(EXERCISE DIRECTIONS): Take from the entries below the stretch from the line with "アップサーキット（強度高）」をスタートいた" through the line with "sair de trás", and return it exactly, leaving the pictures out.

(THE DATA):
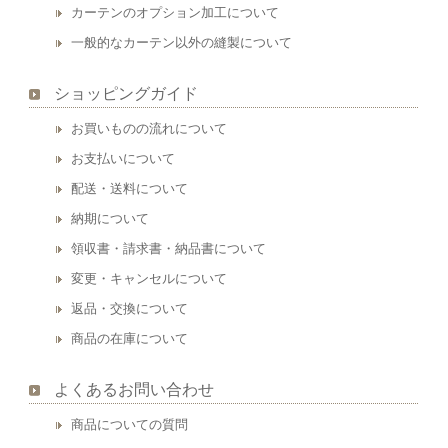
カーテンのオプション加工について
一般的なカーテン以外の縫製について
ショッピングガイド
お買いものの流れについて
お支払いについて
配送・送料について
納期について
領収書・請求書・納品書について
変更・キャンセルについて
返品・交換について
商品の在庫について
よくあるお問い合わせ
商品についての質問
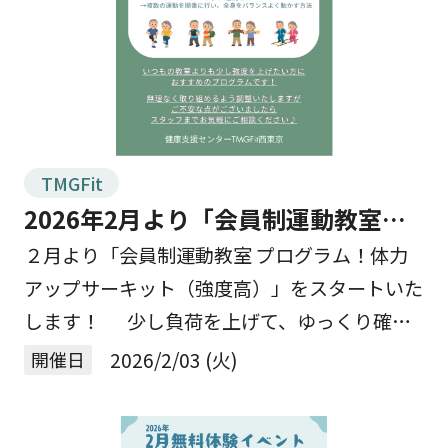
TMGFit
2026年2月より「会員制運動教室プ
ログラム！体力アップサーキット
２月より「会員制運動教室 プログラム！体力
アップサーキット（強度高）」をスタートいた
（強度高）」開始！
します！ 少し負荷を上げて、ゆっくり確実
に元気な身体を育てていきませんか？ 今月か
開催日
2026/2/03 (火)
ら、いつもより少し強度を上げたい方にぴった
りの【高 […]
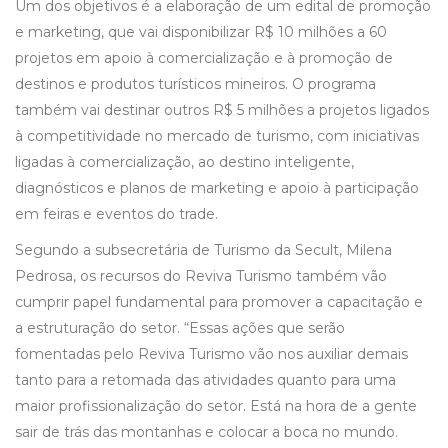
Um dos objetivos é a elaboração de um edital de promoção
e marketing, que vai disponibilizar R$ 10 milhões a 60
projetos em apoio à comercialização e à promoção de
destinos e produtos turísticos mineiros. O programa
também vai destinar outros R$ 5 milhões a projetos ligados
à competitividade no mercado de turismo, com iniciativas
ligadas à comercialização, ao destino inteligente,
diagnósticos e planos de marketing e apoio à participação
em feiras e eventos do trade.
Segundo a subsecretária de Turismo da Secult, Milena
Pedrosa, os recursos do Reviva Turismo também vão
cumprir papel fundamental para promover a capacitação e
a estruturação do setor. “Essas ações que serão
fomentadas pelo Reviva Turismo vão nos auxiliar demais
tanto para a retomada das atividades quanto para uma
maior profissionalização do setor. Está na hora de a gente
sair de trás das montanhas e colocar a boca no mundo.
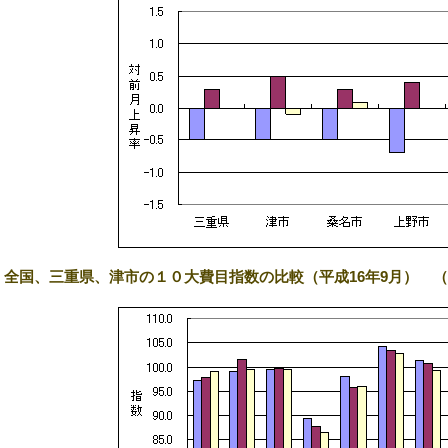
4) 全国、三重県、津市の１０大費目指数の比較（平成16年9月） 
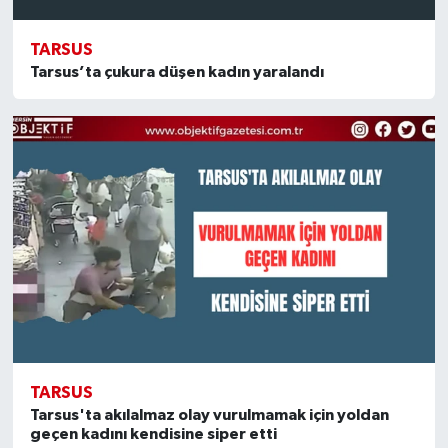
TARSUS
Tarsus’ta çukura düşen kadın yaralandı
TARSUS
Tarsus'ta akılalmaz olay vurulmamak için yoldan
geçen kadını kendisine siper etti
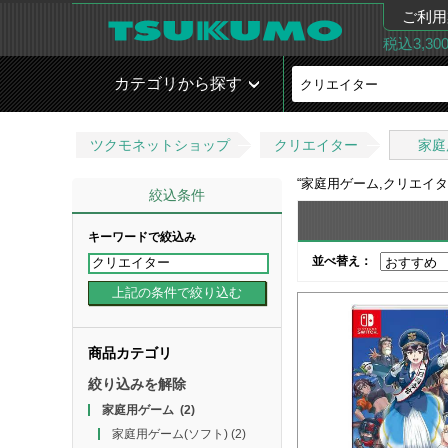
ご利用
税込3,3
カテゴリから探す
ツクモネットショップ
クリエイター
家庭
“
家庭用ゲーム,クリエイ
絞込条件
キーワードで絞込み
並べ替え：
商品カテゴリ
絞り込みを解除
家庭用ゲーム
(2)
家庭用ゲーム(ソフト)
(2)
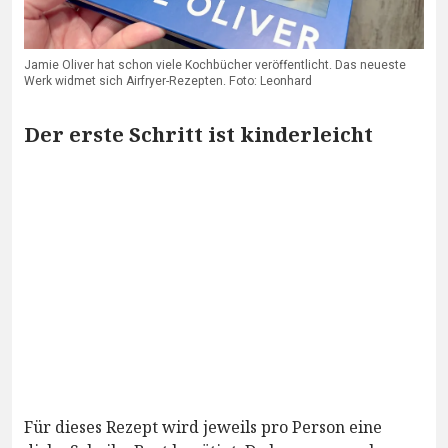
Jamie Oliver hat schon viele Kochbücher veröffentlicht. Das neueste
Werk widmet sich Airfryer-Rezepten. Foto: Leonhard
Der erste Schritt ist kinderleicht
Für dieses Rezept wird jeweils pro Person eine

(EXERCISE SOLUTION):
アップサーキット（強度高）」をスタートいた
（強度高）」開始！
します！ 少し負荷を上げて、ゆっくり確実
に元気な身体を育てていきませんか？ 今月か
開催日
2026/2/03 (火)
ら、いつもより少し強度を上げたい方にぴった
りの【高 […]
Um dos objetivos é a elaboração de um edital de promoção
e marketing, que vai disponibilizar R$ 10 milhões a 60
projetos em apoio à comercialização e à promoção de
destinos e produtos turísticos mineiros. O programa
também vai destinar outros R$ 5 milhões a projetos ligados
à competitividade no mercado de turismo, com iniciativas
ligadas à comercialização, ao destino inteligente,
diagnósticos e planos de marketing e apoio à participação
em feiras e eventos do trade.
Segundo a subsecretária de Turismo da Secult, Milena
Pedrosa, os recursos do Reviva Turismo também vão
cumprir papel fundamental para promover a capacitação e
a estruturação do setor. “Essas ações que serão
fomentadas pelo Reviva Turismo vão nos auxiliar demais
tanto para a retomada das atividades quanto para uma
maior profissionalização do setor. Está na hora de a gente
sair de trás das montanhas e colocar a boca no mundo.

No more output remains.